Da Lampedusa a Berlino, la strada del ricordo è breve. Anche la città tedesca, infatti, ha voluto commemorare le quasi 400 vittime della strage del mare avvenuta a pochi chilometri dall’isola siciliana, lo scorso 3 ottobre.

Organizzata dal politologo Yonas Endrias, la cerimonia si è svolta nella chiesa di Wedding domenica scorsa.

Ideatore del progetto “Studio e memoria nel quartiere africano”, eritreo, Endrias è rimasto sbalordito quando la notizia del naufragio lo ha raggiunto: «Il nostro paese è molto piccolo, tutti conoscono tutti. Anche i miei amici in Eritrea conoscevano alcuni dei fuggitivi. Per molte notti non sono riuscito a dormire».

La comunità africana ha quindi voluto commemorare i 400 esuli morti fra le acque del nostro mare perché la loro morte non sia stata inutile. Perché si riuscisse a comprendere il significato della tragedia. «Quali erano le speranze di quelle persone?» è stata la domanda ricorrente durante la funzione.

«Il numero delle vittime del disastro è scioccante tanto quanto le circostanze in cui è avvenuto», ha esordito il pastore Hans Zimmermann. Nella quiete tombale, alla flebile luce di quattro grandi candele che circondavano una composizione floreale, davanti ai 60 presenti, bianchi come neri.

Solo il musicista senegalese rompe il silenzio, suonando il brano “Nkosi Sikelel ‘ iAfrika”, “Dio benedica l’Africa”. «Ogni individuo ha il diritto di voler migliorare la sua vita», esorta la canzone che potrebbe essere l’inno dell’intero continente a detta dello stesso Endrias.

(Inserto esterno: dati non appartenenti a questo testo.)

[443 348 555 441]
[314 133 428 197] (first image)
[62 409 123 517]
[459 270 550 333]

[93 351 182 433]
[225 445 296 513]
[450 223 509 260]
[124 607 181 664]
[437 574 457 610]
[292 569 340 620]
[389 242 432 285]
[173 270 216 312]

Ma la polemica si fa più aspra ancora intorno al trattamento che ai corpi dei defunti è stato riservato. Quello che hanno contestato è l’anonimato delle salme, identificate solo da una serie di numeri. Cosa inconcepibile per la cultura somala e per quella eritrea, secondo le quali portare adeguatamente il lutto è fondamentale per i sopravvissuti. Il ricordo dignitoso è centrale.

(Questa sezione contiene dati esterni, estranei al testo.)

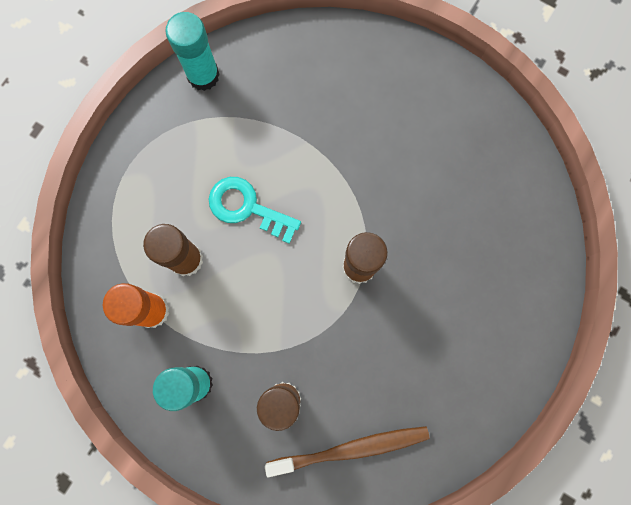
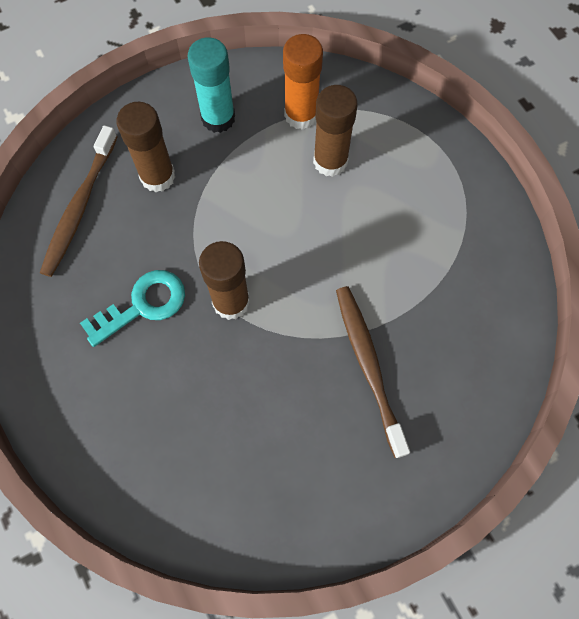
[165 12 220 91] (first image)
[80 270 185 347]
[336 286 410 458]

Un attivista si è alzato in piedi al termine del discorso del parroco. Una donna si è rivolta verso la sala e ha chiesto, evocando la poesia Number 92 di Kidane Selam : «Dimmi, piccolo, come hai chiamato la tua cara madre? Hai amato, riso molto, volevi studiare?».

Poche ore dopo si è concluso anche lo sciopero della fame che alcuni attivisti hanno portato avanti per giorni di fronte alla Porta di Brandeburgo, in ricordo di chi ha perso la vita. Almeno fino a gennaio, dicono i partecipanti.